TRIGGER WARNING: This essay contains information about stillbirth and infant loss, which may be triggering to some.
I used to live in a world where all babies are born alive, people die when they’re very old, and mourning was finite. And then, on a sunny Saturday morning in the summer of 2018, I gave birth to twin girls — one alive, and one dead. My twin A died from a combination of placental insufficiency, severe IUGR, and ultimately, an umbilical blood clot. She was 24 weeks gestation.
Her twin, Baby B, weighed barely one pound and was holding on by a thread in the NICU as she suffered the same diagnosis.
My husband and I were in such an utter state of shock, and coupled with the uncertainty of twin B’s survival, we suppressed every ounce of grief inside of us. It wasn’t until almost two years later, after an 8-month NICU stay and the eventual stabilization of prolonged medical trauma with our survivor, that we are now finally able to process A’s death.
Medical terms including pregnancy loss, fetal demise, and miscarriage dehumanize a very human experience — in fact, 25% of us have endured these heartbreaking events but our stories are left unspoken, the existence of our babies ignored.
They imply fault on the part of the mother while the life of the child [is] diminished to medical jargon instead of the human that they are. We, bereaved parents, are either explicitly told not to talk about our children so as not to make others uncomfortable, or we are made to feel ashamed for sharing a very personal and meaningful part of our lives — so much so that many would rather stay silent than speak their names.
Since A’s death, our conversations with family, friends, and strangers have been riddled with platitudes.
For just shy of a year, our surviving twin was seriously ill. The expectation dictated by many around us was that we focus all of our energy on her because “at least we still have one”. I found myself bracing for every interaction when it may come up that our living child is a twin — not only was I deep in the throes of my own grief, I now had to anticipate and manage the reactions of those who asked.
One too many times I’ve received mortified stares in response to the question every bereaved parent dreads, “How many children do you have?”
I answer honestly, “I have twin girls, Lily is 2 and her sister died before birth.” I wouldn’t expect you to omit one of your children when answering that question, why is it expected of me? She is as much my baby as her living sister, and it is my duty and honor to remember her with every opportunity I have. But these exchanges are emotionally exhausting — I would love to live in a world where I’m not met with a wince when I acknowledge my baby. Instead, I answer and then hold my breath as I wait for a response.

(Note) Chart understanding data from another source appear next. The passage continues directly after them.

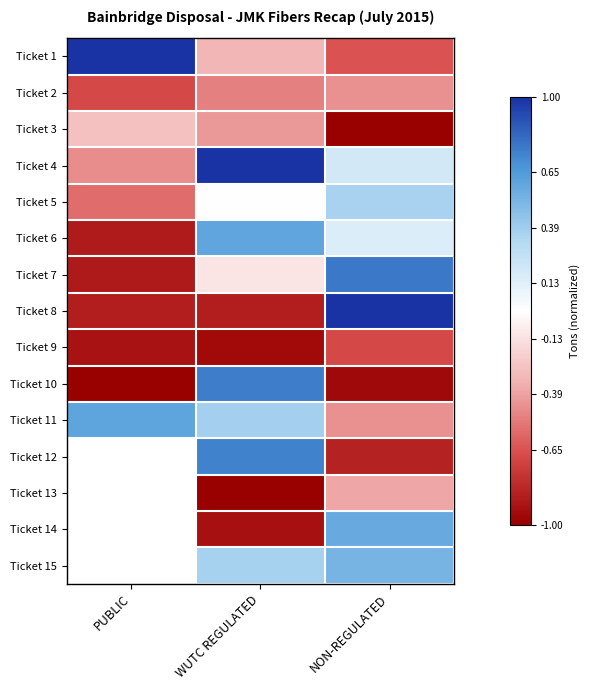

Rank the series at NON-REGULATED from lowest to highest value.

Ticket 3, Ticket 10, Ticket 12, Ticket 9, Ticket 1, Ticket 2, Ticket 11, Ticket 13, Ticket 6, Ticket 4, Ticket 5, Ticket 15, Ticket 14, Ticket 7, Ticket 8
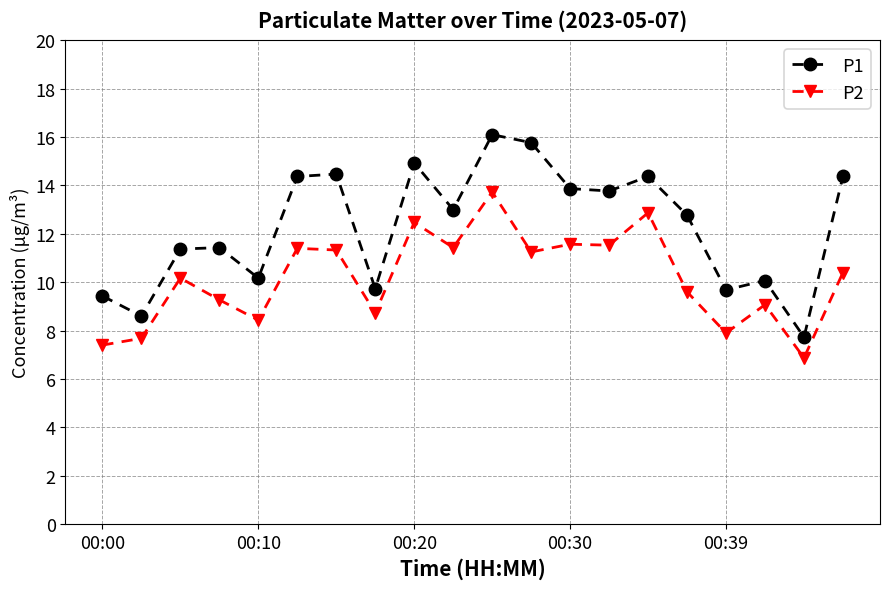

Which series has the largest total across all categories?

P1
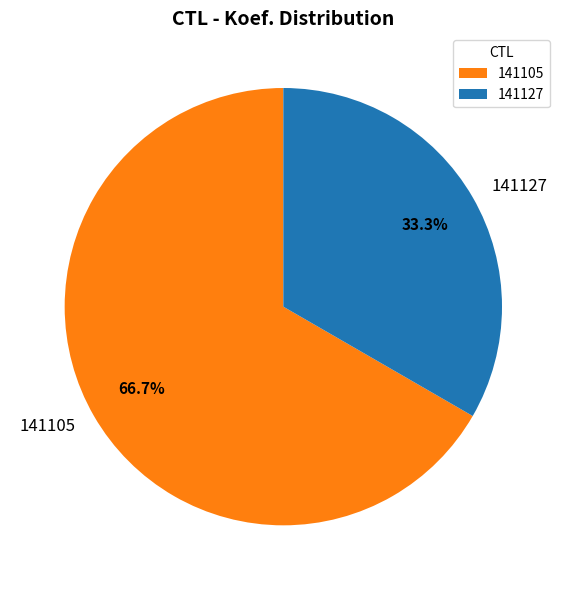

To the nearest percent, what percentage of the pie is 141105?

67%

When we, bereaved parents, share with you information, a story, or a picture of our child, we are sharing a piece of our soul. It is your privilege to know them, and more so your privilege to pass judgement on our choices when you have never walked in our shoes.
When we open our hearts to you, instead of silence, here are some ways that you can support us:
Acknowledge that you don’t know what to say. Tell us that you want to offer support but don’t know where to start. We’re learning as we go as well — it’s a relief to know that you’re willing to join us as we navigate life without our child.
Ask about our language preferences. There are so many different ways to describe infant death, and no two bereaved parents have the same preferences. Some women like to be called “angel moms”, some include religion or spirituality when speaking of their child. I call myself a “dead baby mom” as I am not spiritual or religious and do not consider my daughter an angel. That being said, I’d much rather hear something that doesn’t jive with my preferences than hear nothing at all — taking the time to ask and learn solidifies your role as a support person.
Say his/her name.
There is nothing that I love more than hearing someone speak about my daughter by name. When she is included on cards, in texts, and in conversations, I know that you are thinking of her too.
It is our collective job, as members of a society that shys away from death, to learn from those who have experienced this heartbreak. My daughter’s death has shaped who I am as a person and how I approach the world — I will not keep her hidden away or make her story more palatable. Instead, I will say her name, share her life, and work to change the stigma of silence and discomfort around infant death.